Ein Exploit für eine 0-Day-Sicherheitsanfälligkeit wird bereits auf entsprechenden Foren verkauft.
Am 21. Juni erschien auf einem Forum die Information über den Verkauf eines Exploits für die 0-Day-Sicherheitsanfälligkeit im GRUB-Bootloader von Linux, welche ein lokales Privilegien-Upgrade (LPE) ermöglicht.
Laut Dark Web Intelligence behauptet der Angreifer, eine Sicherheitsanfälligkeit im GRUB gefunden zu haben, die Authentifizierungsmechanismen umgeht und root-Rechte im System erlangt.

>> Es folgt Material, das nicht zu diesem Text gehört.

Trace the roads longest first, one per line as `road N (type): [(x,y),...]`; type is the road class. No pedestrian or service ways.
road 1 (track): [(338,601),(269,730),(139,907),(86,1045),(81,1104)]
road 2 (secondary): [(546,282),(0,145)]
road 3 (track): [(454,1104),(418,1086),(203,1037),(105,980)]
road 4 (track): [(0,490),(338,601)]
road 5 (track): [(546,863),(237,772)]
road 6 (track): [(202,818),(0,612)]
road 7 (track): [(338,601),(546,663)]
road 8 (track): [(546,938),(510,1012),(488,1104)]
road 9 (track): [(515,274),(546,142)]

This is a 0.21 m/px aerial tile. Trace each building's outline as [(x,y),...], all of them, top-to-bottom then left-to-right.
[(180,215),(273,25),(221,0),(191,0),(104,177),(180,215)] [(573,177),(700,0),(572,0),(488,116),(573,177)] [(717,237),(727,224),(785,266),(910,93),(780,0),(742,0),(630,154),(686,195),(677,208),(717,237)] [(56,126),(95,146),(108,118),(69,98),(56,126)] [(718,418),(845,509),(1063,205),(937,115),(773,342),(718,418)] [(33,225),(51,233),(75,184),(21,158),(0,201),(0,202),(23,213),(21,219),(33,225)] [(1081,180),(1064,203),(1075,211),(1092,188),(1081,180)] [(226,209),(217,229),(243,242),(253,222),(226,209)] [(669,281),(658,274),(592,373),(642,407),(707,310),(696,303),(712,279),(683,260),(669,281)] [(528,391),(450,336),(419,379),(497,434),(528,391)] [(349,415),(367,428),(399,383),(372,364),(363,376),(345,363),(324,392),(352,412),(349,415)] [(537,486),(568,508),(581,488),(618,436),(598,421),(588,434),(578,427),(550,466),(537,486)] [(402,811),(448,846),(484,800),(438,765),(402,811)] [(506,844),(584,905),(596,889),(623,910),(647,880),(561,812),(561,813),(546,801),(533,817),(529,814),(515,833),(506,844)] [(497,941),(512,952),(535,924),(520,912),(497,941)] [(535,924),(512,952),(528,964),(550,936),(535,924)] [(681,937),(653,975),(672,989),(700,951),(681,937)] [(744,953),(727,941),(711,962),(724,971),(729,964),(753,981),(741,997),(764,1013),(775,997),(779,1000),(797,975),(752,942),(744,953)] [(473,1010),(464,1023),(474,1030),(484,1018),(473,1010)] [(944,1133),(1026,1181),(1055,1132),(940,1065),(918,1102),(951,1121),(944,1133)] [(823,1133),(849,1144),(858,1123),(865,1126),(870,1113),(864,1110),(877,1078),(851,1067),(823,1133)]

Gemäß einer Meldung eines Teilnehmers im Dark Forum unter dem Nicknamen „Cas“ betrifft die Schwachstelle GRUB – ein kritischer Bestandteil der meisten Linux-Systeme, der den Boot-Prozess verwaltet. Dies ermöglicht Angreifern, versteckte und persistente Malware zu installieren, deren Entdeckung und Beseitigung äußerst problematisch sein kann. Der Exploit wird für 90.000 Dollar angeboten.
Es ist erwähnenswert, dass GRUB in der Vergangenheit bereits Ziel von Angriffen war. So wurde im Jahr 2015 eine Schwachstelle namens CVE-2015-8370 entdeckt, die es ermöglichte, die Authentifizierung zu umgehen, indem man die Rücktaste 28 Mal während der Eingabe des Benutzernamens in GRUB drückte. Diese Schwachstelle betraf die GRUB-Versionen von 1.98 bis 2.02 und wurde bis zur Veröffentlichung eines Patches weit verbreitet genutzt. Im Jahr 2020 wurde eine weitere Schwachstelle — CVE-2020-10713, auch bekannt als BootHole — entdeckt, die es ermöglichte, Schadsoftware während des Bootvorgangs zu installieren.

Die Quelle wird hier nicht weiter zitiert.